1Doctora en Derecho por la Universidad de Las Palmas de Gran Canaria, España. Email: calutroule@gmail.com
Resumen:
La educación se constituye en parte fundamental de esa esencia interna del individuo que conforma su personalidad. Así, el libre desarrollo de la personalidad del sujeto se instituye en derecho inalienable vinculado a conocimientos adquiridos y vivencias asimiladas.
El ejercicio del derecho a la educación alcanza un indudable valor como coadyuvante del crecimiento intelectual y personal del individuo. Una educación en valores no solamente promueve el libre desarrollo de la personalidad, sino también la autonomía de individuo.
Palabras clave: derechos humanos, derecho de educación, libre desarrollo de la personalidad, autonomía personal.
Abstract:
Education is a vital part of the inner essence of the individual that makes up your personality. As well, the free development of the personality of the subject is instituted in inalienable right linked to knowledge and experiences.
The exercise of the right to education reaches a certain value as an adjunct of the intellectual and personal growth of the individual. An education in values not only promotes the free development of the personality, but also of the autonomy of the individual.
Keywords: human rights, right to education, free personality development, personal autonomy.
Resumo:
A educação é uma parte vital da essência interior do indivíduo que faz de sua personalidade. Assim, o livre desenvolvimento da personalidade do sujeito é instituído de direito inalienável ligado ao conhecimento e experiências.
O exercício do direito à educação atinge um certo valor como um adjunto do intelectual e crescimento pessoal do indivíduo. Uma educação em valores não só promove o livre desenvolvimento da personalidade, mas também da autonomia do indivíduo.
Palavras-chave: direitos humanos, direito à educação, livre desenvolvimento da personalidade, autonomia pessoal.
Recibido: 20170803
Aceptado: 20180225
Los derechos humanos constituyen parte fundamental del engranaje básico del crecimiento de las distintas comunidades que conforman la humanidad. Así, el derecho a la educación se muestra cómo base necesaria para el crecimiento personal de los miembros de esa comunidad general. Por su parte, la delincuencia ocupa cotas de la personalidad de determinados individuos que la hacen su modo de vida y se establece como forma de enfrentamiento de éste con el resto de la sociedad. Los delitos o faltas del delincuente son valoraciones que la sociedad hace de un comportamiento o una situación empírica en un momento de su coyuntura social y política (Christie, 2004, 3) (Aas, 2007, 21 y ss.) (Bauman, 2002).
La educación en general y en particular el derecho a la educación y su ejercicio, funcionan como coadyuvante del crecimiento intelectual y personal del sujeto. Capacitándolo para una toma de decisión lo más libre y autónoma posible. Así, la educación tiene también un valor social en cuanto permite a la comunidad trasladar su cultura y recrearla, ligando los valores de los derechos humanos a la propia cultura trasmitida. En este sentido, la comunidad se transforma y se desarrolla a través de ámbitos educativos. El derecho humano a la educación tiene su refrendo universal en este traslado de conocimiento y de cultura.

• _Registros extraídos_:
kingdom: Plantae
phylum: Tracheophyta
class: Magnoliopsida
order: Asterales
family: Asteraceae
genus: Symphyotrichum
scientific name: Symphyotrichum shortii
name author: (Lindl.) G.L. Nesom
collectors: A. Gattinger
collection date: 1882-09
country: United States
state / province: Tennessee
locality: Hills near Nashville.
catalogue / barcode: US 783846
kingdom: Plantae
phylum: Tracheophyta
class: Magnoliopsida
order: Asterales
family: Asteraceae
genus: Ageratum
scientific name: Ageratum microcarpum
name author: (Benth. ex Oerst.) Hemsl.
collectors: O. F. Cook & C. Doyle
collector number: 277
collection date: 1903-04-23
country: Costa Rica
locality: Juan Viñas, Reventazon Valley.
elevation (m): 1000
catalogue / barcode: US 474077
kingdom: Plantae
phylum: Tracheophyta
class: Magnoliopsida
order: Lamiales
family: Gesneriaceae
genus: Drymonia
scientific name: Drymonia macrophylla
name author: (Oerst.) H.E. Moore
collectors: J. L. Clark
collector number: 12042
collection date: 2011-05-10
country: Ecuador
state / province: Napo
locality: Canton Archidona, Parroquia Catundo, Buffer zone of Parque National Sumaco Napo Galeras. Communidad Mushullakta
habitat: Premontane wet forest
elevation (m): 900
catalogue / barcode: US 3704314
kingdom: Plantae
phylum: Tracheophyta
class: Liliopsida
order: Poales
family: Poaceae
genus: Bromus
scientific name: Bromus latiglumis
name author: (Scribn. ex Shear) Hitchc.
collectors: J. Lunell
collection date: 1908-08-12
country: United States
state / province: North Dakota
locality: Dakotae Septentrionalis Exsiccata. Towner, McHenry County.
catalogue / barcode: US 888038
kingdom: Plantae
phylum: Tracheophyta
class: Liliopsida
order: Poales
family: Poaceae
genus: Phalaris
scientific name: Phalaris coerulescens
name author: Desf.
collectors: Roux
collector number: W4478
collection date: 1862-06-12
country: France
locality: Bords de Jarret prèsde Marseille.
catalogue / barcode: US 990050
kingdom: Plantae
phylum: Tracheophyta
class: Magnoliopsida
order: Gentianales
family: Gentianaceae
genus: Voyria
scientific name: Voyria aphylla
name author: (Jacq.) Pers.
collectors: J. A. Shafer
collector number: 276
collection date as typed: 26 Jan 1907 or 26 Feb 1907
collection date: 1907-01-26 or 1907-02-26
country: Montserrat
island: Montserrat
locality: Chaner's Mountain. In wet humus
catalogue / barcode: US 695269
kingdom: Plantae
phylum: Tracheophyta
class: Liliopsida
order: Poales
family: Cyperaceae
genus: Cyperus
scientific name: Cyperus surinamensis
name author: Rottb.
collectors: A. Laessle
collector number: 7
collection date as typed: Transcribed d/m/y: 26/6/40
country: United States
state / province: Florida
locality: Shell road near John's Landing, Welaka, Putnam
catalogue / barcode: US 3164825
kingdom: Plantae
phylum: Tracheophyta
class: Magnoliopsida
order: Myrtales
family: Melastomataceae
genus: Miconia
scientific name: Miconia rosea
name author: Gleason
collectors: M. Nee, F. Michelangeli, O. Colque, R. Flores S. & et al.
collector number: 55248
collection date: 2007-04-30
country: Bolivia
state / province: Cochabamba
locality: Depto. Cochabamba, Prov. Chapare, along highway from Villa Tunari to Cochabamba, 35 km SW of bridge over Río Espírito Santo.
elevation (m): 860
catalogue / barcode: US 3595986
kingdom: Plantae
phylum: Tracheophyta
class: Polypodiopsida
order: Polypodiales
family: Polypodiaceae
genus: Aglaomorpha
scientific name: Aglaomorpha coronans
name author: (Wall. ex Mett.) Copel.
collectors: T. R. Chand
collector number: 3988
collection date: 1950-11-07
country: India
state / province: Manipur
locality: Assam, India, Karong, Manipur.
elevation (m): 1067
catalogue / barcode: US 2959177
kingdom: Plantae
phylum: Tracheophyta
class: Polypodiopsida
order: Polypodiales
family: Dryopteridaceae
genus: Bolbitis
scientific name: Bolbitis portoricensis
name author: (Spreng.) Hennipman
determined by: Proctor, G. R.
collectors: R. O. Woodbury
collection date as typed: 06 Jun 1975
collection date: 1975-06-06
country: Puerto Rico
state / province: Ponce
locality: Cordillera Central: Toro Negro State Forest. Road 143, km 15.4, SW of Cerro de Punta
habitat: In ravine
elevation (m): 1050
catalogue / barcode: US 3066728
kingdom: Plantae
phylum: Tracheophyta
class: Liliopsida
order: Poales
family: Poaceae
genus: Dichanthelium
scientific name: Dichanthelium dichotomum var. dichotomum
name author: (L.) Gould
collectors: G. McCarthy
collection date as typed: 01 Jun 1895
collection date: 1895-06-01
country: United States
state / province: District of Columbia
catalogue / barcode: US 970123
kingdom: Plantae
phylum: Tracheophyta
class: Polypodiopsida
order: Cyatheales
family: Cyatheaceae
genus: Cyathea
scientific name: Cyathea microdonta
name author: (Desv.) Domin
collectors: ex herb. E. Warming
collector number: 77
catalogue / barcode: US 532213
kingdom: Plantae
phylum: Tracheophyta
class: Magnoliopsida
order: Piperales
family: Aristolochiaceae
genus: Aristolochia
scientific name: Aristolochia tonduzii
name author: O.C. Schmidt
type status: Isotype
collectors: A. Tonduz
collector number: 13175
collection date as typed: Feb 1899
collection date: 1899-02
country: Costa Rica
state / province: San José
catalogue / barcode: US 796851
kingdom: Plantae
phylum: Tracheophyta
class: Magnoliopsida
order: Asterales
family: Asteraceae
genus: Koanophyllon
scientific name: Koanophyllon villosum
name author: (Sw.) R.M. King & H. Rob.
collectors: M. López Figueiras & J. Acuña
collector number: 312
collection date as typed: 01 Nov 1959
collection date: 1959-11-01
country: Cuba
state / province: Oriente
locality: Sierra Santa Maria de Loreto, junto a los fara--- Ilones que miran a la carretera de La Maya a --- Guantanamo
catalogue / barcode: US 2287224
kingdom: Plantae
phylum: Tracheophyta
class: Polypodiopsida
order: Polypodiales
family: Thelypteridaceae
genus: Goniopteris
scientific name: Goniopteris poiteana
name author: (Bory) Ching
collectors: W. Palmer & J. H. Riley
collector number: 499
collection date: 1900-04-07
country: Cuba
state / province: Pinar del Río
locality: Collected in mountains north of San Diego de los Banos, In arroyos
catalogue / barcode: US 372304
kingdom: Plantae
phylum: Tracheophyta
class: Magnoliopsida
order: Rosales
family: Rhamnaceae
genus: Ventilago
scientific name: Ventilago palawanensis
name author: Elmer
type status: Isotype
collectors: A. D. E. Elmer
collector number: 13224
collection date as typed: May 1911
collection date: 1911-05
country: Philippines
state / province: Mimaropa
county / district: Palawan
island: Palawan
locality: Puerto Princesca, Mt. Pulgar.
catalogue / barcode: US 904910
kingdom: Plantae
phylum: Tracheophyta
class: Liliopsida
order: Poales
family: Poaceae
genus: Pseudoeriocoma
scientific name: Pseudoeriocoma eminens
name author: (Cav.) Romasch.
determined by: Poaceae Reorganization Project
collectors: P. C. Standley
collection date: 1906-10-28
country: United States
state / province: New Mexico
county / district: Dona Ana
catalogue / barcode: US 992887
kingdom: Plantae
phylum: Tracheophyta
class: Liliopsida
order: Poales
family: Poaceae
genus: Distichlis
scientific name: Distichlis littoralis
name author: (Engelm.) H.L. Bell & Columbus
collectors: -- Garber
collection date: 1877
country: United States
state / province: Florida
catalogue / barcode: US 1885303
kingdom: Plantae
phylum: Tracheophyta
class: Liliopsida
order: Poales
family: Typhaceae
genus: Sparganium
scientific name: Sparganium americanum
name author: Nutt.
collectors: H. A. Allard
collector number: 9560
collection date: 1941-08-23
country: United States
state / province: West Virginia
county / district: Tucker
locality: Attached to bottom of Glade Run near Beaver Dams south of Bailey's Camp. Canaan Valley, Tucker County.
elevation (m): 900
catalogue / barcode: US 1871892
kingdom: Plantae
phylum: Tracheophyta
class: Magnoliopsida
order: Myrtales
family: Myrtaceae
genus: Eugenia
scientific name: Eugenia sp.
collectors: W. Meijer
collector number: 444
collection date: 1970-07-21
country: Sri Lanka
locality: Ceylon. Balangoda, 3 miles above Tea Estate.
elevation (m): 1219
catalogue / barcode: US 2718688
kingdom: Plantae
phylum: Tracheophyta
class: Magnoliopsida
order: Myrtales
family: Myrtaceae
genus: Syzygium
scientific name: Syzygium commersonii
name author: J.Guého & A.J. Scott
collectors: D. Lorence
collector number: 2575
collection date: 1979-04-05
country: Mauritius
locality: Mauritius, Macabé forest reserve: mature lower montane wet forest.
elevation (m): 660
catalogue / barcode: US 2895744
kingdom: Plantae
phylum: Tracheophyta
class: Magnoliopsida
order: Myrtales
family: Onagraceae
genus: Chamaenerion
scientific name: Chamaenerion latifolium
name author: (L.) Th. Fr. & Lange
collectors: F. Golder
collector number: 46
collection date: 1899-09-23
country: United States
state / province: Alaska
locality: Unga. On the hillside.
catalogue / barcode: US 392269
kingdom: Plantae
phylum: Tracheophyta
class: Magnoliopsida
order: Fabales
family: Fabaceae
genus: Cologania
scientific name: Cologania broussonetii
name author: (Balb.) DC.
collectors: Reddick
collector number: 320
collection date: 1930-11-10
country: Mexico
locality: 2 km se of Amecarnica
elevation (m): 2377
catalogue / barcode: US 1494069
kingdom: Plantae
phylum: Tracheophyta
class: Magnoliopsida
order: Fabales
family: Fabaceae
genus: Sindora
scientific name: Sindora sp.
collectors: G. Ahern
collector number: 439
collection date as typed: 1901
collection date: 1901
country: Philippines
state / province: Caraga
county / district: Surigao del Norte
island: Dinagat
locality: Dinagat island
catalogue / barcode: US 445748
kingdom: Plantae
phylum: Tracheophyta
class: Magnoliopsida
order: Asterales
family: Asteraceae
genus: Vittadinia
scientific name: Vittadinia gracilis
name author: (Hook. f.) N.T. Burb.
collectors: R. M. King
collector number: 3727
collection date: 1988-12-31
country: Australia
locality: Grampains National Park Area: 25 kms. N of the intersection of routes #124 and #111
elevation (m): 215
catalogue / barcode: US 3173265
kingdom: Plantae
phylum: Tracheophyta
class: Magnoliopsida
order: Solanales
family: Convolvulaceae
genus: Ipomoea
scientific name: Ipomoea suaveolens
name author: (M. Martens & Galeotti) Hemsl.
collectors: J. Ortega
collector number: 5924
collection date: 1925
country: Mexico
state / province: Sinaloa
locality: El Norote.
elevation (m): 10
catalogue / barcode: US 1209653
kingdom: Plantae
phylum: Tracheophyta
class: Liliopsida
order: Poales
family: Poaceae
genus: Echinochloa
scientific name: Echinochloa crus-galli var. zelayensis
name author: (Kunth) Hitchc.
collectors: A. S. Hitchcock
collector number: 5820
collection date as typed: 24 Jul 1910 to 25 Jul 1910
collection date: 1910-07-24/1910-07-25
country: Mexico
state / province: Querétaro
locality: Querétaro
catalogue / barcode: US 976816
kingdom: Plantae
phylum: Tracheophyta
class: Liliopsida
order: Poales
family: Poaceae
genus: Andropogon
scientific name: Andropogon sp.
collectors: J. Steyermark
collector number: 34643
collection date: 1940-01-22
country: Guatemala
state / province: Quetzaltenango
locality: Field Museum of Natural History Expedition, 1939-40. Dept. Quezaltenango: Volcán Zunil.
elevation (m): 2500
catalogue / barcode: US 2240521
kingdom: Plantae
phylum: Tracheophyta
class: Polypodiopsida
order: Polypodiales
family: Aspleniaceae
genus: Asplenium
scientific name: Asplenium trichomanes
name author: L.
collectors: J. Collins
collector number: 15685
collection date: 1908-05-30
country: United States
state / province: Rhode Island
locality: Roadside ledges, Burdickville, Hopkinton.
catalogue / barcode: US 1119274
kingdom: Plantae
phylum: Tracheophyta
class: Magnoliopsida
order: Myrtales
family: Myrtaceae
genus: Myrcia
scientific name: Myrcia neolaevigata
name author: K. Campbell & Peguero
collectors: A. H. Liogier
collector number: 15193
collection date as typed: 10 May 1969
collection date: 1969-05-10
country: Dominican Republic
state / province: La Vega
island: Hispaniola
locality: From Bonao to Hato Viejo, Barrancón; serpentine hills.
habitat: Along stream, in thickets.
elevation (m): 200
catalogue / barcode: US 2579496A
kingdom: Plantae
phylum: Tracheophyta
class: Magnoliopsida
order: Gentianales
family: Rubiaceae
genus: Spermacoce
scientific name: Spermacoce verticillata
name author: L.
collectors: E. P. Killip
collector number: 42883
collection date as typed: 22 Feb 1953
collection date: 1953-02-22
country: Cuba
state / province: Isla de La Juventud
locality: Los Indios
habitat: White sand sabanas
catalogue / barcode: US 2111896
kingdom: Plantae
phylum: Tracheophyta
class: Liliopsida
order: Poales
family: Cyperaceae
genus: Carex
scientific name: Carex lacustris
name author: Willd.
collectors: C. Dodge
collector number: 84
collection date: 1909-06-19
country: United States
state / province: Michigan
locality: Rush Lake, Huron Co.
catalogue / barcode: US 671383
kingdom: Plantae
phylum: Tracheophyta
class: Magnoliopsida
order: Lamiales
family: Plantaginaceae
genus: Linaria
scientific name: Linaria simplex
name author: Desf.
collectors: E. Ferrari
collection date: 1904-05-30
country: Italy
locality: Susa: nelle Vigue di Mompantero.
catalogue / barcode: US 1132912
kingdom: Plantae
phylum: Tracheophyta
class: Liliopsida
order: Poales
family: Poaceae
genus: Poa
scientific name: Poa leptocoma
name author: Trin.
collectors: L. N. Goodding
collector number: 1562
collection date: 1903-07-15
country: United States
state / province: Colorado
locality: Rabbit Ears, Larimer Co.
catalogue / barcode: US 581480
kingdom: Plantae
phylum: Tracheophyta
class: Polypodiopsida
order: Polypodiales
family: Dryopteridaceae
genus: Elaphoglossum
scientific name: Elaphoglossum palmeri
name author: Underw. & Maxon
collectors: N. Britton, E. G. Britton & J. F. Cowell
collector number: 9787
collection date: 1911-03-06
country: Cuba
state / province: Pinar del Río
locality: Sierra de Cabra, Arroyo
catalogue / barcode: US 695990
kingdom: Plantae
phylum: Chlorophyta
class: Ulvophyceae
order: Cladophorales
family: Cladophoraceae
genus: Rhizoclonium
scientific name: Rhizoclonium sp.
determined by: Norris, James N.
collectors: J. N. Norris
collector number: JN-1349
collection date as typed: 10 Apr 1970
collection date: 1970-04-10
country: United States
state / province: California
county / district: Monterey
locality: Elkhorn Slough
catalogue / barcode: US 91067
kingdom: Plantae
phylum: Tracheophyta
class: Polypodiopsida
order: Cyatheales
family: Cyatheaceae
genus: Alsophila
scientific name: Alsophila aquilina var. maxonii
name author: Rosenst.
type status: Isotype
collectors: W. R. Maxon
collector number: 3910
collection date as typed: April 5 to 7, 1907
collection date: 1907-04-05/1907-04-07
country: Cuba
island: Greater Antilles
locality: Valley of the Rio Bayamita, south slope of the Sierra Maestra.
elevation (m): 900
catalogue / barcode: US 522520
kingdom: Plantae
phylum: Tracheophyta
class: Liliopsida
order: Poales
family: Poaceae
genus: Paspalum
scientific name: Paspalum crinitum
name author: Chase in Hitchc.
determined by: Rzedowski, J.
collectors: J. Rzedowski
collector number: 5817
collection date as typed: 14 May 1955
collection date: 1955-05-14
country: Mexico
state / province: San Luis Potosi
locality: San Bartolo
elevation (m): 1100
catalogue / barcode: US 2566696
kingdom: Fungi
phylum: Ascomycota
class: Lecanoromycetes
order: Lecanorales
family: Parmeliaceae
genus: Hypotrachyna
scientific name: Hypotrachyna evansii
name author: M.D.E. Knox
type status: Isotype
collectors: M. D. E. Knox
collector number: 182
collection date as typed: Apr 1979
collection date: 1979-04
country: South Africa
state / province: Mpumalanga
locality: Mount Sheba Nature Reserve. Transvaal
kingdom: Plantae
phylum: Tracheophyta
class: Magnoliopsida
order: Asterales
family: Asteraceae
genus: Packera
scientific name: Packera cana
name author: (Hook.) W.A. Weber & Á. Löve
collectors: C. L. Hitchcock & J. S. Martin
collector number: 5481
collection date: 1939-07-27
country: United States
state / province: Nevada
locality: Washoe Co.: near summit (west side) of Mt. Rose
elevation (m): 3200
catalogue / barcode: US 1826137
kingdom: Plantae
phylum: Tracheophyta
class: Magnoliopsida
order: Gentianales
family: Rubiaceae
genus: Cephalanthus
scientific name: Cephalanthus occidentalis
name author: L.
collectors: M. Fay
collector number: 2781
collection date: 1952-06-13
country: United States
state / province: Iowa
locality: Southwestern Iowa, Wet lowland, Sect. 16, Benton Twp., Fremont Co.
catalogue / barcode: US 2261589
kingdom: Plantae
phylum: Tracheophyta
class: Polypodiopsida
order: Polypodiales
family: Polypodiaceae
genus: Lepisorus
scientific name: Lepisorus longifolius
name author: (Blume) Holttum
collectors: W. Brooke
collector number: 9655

• _Lista de tareas_:
1 > Devuelve el pasaje del texto sobre el derecho a la educación que va desde "O exercício do" hasta "personalidade, autonomia pessoal.", ambos incluidos.
2 > Responde estas preguntas sobre el texto del derecho a la educación:
(a) ¿En qué universidad obtuvo su doctorado en Derecho la autora?
(b) En el párrafo que sigue a las fechas de recepción y aceptación, ¿cómo se muestra el derecho a la educación?
(c) En el último párrafo, ¿qué valor tiene también la educación?
El material no guarda relación con el texto.

• _Soluciones_:
1 >
O exercício do direito à educação atinge um certo valor como um adjunto do intelectual e crescimento pessoal do indivíduo. Uma educação em valores não só promove o livre desenvolvimento da personalidade, mas também da autonomia do indivíduo.
Palavras-chave: direitos humanos, direito à educação, livre desenvolvimento da personalidade, autonomia pessoal.

2 >
(a) En la Universidad de Las Palmas de Gran Canaria, España.
(b) Como base necesaria para el crecimiento personal de los miembros de esa comunidad general.
(c) Un valor social.